JPMorgan Chase (JPM), the nation’s biggest bank by assets and Manhattan’s largest private occupier of office space, is subletting 800,000 square feet as it consolidates in a new headquarters at 270 Park Avenue. Deutsche Bank (DB), HSBC and Citigroup also plan to consolidate and pare their office footprints.
“Remote work will change how we manage our real estate,” JPMorgan Chase Chairman and CEO Jamie Dimon said in his annual message to shareholders in early April, rippling shudders through the commercial real estate industry. “As a result, for every 100 employees, we may need seats for only 60 on average. This will significantly reduce our need for real estate.”
The biggest tech players’ moves over the past 12 to 18 months, on the other hand, highlight a much different trend.
There was Facebook’s Farley Post Office lease in 2020, and the more than 1.5 million square feet that the social media giant leased at Hudson Yards the year before. E-commerce kingpin Amazon is converting the old Lord & Taylor flagship building at 424 Fifth Avenue into office space for up to 2,000 employees.
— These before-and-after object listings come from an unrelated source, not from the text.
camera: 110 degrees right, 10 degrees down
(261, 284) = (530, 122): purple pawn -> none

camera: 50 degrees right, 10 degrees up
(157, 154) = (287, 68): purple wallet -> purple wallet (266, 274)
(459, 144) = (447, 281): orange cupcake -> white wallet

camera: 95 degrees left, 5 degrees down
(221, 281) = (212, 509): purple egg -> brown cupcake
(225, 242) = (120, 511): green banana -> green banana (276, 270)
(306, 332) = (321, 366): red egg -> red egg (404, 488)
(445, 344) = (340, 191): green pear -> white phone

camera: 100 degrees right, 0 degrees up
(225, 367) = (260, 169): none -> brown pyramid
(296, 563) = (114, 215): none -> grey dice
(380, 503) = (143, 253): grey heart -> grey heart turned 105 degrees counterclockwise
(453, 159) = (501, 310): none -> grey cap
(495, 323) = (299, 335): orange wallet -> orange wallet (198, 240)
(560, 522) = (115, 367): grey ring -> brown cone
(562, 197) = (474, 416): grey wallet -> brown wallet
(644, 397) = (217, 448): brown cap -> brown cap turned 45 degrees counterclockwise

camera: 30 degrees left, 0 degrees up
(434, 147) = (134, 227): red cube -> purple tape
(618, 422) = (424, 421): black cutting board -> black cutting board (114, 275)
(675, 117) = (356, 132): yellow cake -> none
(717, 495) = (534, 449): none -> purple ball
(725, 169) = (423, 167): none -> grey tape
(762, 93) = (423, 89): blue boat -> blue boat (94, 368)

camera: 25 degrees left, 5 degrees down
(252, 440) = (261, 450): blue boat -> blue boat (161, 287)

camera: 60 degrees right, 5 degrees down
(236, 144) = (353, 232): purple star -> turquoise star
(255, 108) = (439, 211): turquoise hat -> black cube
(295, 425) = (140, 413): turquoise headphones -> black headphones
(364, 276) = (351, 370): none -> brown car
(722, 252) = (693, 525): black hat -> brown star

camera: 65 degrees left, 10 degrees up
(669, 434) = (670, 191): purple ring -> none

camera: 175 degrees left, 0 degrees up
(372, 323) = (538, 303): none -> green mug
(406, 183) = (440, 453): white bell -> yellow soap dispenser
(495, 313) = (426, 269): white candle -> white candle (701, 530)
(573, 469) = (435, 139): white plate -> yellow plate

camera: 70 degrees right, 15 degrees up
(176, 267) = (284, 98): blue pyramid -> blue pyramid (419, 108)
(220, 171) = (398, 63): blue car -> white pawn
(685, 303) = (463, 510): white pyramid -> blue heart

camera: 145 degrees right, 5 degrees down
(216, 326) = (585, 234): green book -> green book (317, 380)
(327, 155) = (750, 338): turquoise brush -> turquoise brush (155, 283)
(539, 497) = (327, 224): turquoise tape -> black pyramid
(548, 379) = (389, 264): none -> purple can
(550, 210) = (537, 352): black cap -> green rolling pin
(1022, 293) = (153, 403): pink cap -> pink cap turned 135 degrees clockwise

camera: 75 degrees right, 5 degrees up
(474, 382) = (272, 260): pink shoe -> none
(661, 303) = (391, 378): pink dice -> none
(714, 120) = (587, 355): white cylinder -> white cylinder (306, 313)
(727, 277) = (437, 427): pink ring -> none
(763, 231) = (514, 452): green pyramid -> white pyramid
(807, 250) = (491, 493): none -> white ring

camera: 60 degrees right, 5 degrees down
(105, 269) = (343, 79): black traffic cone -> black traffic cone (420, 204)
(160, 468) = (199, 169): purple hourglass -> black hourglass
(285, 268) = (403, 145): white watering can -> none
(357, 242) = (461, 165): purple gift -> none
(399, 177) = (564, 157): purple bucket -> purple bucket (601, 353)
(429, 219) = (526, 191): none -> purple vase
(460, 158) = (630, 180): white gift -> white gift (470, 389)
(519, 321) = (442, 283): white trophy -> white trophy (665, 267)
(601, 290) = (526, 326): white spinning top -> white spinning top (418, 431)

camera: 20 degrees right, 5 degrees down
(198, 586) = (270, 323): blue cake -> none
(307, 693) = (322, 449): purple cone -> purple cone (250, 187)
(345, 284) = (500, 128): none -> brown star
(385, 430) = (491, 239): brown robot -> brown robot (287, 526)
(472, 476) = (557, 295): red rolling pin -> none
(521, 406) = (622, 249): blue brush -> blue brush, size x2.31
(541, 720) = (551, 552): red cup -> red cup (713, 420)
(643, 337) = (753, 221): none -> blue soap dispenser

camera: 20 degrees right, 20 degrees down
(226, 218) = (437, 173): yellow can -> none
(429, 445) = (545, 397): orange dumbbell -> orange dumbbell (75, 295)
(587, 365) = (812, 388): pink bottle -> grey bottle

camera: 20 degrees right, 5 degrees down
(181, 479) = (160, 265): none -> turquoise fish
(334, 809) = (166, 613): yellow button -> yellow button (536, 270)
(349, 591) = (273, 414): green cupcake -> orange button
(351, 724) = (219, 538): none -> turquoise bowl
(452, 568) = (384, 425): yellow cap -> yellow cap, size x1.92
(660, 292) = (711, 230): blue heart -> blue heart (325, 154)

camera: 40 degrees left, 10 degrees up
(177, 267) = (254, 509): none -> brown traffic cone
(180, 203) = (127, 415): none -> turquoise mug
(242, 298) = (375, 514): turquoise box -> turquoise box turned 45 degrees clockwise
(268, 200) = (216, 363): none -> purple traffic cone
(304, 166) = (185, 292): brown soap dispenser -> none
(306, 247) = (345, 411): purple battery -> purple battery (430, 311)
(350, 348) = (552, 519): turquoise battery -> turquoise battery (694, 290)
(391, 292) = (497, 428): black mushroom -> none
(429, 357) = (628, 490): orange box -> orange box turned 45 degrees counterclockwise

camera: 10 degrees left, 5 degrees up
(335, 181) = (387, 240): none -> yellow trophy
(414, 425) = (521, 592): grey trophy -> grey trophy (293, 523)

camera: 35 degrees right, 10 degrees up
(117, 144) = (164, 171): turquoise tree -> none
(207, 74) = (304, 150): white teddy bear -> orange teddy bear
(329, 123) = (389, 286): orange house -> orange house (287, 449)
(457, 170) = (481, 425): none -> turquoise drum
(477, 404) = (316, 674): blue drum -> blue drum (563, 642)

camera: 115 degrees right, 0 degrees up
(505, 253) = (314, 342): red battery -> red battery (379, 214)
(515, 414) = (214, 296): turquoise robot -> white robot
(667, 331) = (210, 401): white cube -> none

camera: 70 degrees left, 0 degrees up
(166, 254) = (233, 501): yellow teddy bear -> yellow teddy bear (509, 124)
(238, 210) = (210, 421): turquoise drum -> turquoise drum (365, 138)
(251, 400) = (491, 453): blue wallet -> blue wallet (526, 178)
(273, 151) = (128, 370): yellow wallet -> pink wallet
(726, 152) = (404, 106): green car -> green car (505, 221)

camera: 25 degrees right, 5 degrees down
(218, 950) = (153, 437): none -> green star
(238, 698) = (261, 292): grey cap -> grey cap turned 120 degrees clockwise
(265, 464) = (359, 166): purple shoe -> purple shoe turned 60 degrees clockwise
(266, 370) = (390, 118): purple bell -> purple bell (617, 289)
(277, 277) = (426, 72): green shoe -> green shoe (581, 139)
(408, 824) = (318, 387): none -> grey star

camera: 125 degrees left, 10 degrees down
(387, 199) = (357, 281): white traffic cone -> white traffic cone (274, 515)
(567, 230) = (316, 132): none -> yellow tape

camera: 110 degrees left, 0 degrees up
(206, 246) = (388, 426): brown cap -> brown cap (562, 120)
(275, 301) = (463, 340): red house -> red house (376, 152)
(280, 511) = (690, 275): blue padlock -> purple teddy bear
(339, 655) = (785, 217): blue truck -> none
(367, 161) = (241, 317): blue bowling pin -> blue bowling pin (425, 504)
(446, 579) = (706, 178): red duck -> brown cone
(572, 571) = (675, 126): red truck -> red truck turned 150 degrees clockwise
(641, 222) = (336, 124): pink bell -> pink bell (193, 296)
Amazon — which, as of March, had also taken over a dozen distribution warehouses in New York City — closed on its buy of the building in March 2020.
Google parent company Alphabet continues to collect space a bit farther south, on the West Side, turning the Hudson Square area into its de facto East Coast campus. The company in December 2020 topped off its conversion of the 1.3 million-square-foot St. John’s Terminal at 550 Washington Street. It also occupies 315 and 345 Hudson Street and the Chelsea Market at 75 Ninth Avenue in the neighborhood.
Disney, too, is building a campus in Hudson Square with co-developer Silverstein Properties. The 1.2 million-square-foot hub at 137 Varick Street is due to include the headquarters of its streaming service, Disney+. The foundation work for the hub wrapped earlier this spring.
Also this spring, Google announced that it planned to invest $7 billion in offices and data centers in major markets nationwide, including New York. The investment would run along with, and help spur, some 10,000 new jobs at the company, too, Alphabet and Google CEO Sundar Pichai said in a blog post.
The new jobs would be in keeping with a broader trend in New York that fuels this demand for space. Nearly 1 in 5 new job postings in the city during the pandemic were in tech, with “software developer” and “engineer” as the most in-demand positions, according to a study released in May by think tank Center for an Urban Future. Only health care came close in terms of want ads.
“Demand for tech hiring in New York was also more than double that of finance, more than triple that of marketing, and almost five times larger than demand for hospitality or for education,” the report said.
This job growth in the tech industry — the number of New York City jobs rose 45 percent from 2008 to 2018, even before the major expansions that Google, Amazon and Facebook announced, according to the latest figures from Civic Hall, an educational nonprofit — parallels tech’s increasing presence in Manhattan’s office leasing market.
Also, there’s little indication that COVID will dent this presence to the degree that it has with finance. Tech companies are planning to return to these expanding office footprints.
A March survey of 120 tech companies from brokerage Savills found that nearly three-fourths plan to have employees back in the office at least three days a week by the fall. Only 11 percent said they wouldn’t return until 2022. Even this hybrid situation, too, means that there’s plenty of people to fill the office space in the fall, given the pace of hiring prior to, and during, the pandemic.
“What we are hearing is that a lot of tech companies are going to be heading back to the office after Labor Day,” Tech:NYC’s Samuels said. “I have this hunch that, once a few people start going back, a lot of people will start going back.”